There is no shortage of websites run by greenheads who imagine that bedbugs can be controlled by airing out mattresses, washing sheets, or using Tarot cards, or whatever. It’s all nonsense. There is a chemical you can use, but it is not approved for indoor use.
In other words, you are going to have to break bad to do this. You can’t even get it at your local big box hardware store, because they fear carrying it. It is called malathion. You can still buy it from Amazon and other online dealers. If you have a bedbug problem, load up on this stuff while you can. Even if you don’t have a problem, it is not a bad idea to prepare.
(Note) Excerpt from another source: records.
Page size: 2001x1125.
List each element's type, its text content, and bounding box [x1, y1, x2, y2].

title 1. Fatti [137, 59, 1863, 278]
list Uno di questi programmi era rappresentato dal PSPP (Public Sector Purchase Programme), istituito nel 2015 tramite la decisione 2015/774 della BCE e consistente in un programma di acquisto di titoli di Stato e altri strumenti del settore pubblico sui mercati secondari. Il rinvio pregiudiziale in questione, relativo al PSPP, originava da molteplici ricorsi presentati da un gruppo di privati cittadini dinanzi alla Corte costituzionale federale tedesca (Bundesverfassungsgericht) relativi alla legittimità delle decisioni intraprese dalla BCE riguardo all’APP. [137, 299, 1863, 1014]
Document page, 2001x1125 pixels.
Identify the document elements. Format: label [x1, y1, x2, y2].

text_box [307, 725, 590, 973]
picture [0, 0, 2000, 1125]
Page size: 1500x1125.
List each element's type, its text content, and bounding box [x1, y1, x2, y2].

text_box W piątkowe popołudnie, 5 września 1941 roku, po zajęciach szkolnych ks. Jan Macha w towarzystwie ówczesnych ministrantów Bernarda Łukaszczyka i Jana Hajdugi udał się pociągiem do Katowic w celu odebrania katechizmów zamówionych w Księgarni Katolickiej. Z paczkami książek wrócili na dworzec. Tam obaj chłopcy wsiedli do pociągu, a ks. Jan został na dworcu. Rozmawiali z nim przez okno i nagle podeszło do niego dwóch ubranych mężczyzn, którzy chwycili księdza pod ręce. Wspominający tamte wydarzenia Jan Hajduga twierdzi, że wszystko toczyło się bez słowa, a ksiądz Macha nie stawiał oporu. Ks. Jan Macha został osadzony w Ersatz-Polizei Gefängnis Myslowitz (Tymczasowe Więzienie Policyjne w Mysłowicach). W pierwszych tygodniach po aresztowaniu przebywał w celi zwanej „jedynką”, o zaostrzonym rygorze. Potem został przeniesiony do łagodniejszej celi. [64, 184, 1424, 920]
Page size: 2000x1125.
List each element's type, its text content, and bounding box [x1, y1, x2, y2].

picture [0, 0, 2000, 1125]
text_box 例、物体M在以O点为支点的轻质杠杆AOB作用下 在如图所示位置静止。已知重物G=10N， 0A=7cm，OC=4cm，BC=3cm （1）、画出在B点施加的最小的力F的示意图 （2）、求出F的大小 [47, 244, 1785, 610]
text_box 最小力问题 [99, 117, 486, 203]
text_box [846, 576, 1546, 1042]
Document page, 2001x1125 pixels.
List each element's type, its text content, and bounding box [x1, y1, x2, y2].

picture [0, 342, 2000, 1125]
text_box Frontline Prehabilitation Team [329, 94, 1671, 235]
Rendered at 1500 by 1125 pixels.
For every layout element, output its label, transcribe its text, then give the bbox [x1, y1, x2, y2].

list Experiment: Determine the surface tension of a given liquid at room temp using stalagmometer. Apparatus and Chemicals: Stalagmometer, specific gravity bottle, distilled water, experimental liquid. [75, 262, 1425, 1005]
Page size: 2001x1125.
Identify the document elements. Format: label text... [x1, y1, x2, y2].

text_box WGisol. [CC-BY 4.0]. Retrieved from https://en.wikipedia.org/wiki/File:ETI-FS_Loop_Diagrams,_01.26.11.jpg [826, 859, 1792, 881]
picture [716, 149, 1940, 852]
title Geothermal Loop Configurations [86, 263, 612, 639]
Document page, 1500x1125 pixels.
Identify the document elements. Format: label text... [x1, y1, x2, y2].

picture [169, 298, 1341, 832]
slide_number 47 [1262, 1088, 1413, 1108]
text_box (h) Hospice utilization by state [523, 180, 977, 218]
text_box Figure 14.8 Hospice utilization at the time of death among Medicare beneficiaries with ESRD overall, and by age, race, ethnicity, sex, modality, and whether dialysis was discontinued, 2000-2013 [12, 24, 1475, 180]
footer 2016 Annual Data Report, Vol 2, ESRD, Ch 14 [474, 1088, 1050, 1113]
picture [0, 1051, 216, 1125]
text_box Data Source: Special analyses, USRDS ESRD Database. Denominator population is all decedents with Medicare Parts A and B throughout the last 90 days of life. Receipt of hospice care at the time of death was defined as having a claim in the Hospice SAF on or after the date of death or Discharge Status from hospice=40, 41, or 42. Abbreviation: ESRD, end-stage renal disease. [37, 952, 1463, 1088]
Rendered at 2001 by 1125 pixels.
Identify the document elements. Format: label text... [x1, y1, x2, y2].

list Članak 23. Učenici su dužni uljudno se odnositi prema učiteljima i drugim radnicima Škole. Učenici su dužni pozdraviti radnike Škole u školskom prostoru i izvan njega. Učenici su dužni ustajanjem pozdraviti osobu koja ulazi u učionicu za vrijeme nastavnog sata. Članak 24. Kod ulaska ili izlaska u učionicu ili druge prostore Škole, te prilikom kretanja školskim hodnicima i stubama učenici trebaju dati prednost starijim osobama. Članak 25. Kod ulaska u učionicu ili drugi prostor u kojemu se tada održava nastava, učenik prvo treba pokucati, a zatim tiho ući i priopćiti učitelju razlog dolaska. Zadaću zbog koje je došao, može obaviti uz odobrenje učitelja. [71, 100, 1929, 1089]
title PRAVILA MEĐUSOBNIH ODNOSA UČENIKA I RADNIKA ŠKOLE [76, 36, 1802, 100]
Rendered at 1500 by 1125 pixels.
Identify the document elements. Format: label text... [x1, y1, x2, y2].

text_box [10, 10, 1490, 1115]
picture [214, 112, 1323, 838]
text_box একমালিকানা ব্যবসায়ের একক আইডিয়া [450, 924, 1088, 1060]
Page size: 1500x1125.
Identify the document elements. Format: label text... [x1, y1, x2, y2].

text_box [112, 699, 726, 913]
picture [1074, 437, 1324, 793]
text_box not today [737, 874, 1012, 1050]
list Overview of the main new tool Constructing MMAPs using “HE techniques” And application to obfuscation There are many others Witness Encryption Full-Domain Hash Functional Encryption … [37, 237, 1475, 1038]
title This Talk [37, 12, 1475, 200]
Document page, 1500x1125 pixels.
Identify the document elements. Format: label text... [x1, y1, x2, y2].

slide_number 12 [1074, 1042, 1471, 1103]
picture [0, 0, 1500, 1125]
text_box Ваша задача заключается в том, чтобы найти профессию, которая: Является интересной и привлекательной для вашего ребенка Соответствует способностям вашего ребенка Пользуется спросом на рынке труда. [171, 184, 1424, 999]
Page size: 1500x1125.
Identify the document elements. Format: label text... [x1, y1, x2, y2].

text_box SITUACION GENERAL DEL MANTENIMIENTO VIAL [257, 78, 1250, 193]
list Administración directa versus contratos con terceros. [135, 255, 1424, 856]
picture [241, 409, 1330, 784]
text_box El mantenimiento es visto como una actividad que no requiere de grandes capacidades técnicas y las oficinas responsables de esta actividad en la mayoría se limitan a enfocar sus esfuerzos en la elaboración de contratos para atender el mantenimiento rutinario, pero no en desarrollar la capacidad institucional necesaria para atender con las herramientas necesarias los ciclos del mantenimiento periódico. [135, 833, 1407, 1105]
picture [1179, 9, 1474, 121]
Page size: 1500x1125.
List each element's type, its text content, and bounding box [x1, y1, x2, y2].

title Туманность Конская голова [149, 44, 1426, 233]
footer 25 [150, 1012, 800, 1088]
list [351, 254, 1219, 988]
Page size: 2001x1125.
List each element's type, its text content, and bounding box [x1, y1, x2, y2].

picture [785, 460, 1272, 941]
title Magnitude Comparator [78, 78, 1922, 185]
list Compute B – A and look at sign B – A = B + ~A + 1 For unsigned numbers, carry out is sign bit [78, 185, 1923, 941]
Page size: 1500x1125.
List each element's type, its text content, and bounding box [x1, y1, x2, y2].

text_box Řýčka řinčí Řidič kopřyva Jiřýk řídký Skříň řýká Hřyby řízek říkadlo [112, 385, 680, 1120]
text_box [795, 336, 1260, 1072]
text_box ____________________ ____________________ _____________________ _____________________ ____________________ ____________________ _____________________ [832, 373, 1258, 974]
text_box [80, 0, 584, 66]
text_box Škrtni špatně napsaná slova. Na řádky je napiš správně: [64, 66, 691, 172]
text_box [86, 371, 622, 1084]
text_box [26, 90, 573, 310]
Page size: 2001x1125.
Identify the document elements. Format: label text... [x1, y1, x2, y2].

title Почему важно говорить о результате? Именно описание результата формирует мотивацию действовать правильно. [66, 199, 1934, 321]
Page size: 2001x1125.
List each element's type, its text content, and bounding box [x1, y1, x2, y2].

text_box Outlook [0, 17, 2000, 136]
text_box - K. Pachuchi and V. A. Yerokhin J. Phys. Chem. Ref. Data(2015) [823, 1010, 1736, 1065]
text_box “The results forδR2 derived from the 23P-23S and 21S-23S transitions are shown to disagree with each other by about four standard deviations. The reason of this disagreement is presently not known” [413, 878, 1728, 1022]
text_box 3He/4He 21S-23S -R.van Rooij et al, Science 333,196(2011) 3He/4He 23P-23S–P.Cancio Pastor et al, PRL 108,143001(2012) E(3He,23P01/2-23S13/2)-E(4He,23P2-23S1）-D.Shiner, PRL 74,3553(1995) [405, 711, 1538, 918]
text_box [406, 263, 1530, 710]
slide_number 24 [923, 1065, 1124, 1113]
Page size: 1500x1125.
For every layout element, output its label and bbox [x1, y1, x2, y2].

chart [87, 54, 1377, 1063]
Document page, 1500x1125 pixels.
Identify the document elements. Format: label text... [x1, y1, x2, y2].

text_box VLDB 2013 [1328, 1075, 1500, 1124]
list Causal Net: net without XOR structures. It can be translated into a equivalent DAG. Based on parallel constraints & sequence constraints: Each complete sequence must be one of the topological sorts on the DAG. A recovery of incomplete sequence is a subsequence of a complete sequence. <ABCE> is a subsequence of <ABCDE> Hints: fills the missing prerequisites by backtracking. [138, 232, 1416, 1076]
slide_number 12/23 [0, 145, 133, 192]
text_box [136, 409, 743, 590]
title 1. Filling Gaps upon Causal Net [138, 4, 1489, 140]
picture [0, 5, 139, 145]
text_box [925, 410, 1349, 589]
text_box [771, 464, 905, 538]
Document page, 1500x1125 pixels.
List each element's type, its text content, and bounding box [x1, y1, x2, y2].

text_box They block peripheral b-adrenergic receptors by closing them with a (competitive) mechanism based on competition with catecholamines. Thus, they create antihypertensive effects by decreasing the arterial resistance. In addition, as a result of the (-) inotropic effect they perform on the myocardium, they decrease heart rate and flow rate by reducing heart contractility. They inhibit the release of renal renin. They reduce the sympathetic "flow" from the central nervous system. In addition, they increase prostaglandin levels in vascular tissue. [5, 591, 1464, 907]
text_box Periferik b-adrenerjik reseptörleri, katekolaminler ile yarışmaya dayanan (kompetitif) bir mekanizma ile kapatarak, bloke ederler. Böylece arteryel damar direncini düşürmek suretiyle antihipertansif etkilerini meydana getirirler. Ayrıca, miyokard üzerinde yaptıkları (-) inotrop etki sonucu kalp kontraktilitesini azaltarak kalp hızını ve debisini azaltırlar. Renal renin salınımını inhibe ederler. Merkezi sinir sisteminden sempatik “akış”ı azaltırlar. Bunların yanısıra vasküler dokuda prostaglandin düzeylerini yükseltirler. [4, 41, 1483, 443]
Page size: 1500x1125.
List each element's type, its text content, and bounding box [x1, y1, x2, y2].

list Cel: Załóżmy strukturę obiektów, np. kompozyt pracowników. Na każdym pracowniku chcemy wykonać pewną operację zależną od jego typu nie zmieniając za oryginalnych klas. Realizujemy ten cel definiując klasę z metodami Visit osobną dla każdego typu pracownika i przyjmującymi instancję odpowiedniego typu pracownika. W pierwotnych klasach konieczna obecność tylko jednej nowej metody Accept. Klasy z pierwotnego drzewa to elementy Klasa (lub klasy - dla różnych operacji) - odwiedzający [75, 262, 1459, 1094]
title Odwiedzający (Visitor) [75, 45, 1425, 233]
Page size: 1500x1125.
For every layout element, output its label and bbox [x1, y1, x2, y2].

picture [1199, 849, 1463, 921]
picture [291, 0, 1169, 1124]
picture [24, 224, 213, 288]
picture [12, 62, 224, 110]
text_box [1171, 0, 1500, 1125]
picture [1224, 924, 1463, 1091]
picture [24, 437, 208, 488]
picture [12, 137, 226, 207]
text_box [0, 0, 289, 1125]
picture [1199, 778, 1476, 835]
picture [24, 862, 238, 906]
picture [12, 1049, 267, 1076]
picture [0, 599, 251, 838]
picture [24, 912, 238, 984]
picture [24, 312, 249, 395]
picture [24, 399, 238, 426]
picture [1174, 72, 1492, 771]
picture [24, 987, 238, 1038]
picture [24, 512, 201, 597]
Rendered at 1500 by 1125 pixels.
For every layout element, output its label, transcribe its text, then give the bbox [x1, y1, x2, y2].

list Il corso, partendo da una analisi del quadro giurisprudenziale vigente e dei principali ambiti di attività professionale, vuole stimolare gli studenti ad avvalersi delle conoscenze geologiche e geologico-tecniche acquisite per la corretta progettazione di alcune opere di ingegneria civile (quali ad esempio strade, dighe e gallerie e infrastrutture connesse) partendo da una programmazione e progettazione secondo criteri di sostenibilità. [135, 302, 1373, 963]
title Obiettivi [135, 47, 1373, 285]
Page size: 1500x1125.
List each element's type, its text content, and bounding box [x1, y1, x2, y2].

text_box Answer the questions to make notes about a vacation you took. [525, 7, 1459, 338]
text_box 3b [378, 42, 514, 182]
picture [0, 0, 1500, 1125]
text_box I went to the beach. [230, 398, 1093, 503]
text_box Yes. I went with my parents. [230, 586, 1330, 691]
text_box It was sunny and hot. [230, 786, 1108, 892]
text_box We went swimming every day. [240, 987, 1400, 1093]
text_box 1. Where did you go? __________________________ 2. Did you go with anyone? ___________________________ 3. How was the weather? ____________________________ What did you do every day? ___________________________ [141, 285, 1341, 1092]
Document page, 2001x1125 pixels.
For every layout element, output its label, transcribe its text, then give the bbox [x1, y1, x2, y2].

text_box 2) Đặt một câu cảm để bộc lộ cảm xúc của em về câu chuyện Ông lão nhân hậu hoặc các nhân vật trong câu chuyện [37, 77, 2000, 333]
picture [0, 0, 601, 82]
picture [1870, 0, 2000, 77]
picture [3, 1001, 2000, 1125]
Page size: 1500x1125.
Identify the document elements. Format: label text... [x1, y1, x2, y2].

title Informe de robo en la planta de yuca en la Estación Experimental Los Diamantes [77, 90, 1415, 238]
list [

I’m not at all surprised at the rise of popular culture memes about vampires sucking blood and zombies eating brains. Why are these tropes being trotted out again and why do they tap into our cultural moment in such a penetrating way? Perhaps it is because we are living in the age of real-life vampires and zombies, symbolized most commonly by the bedbug epidemic, but ultimately embodied in the ruling class that lives off the proceeds of our labor and banishes intelligence by the promotion of policies that promote the well-being of things that destroy us, rather than the things like private capital that give us life.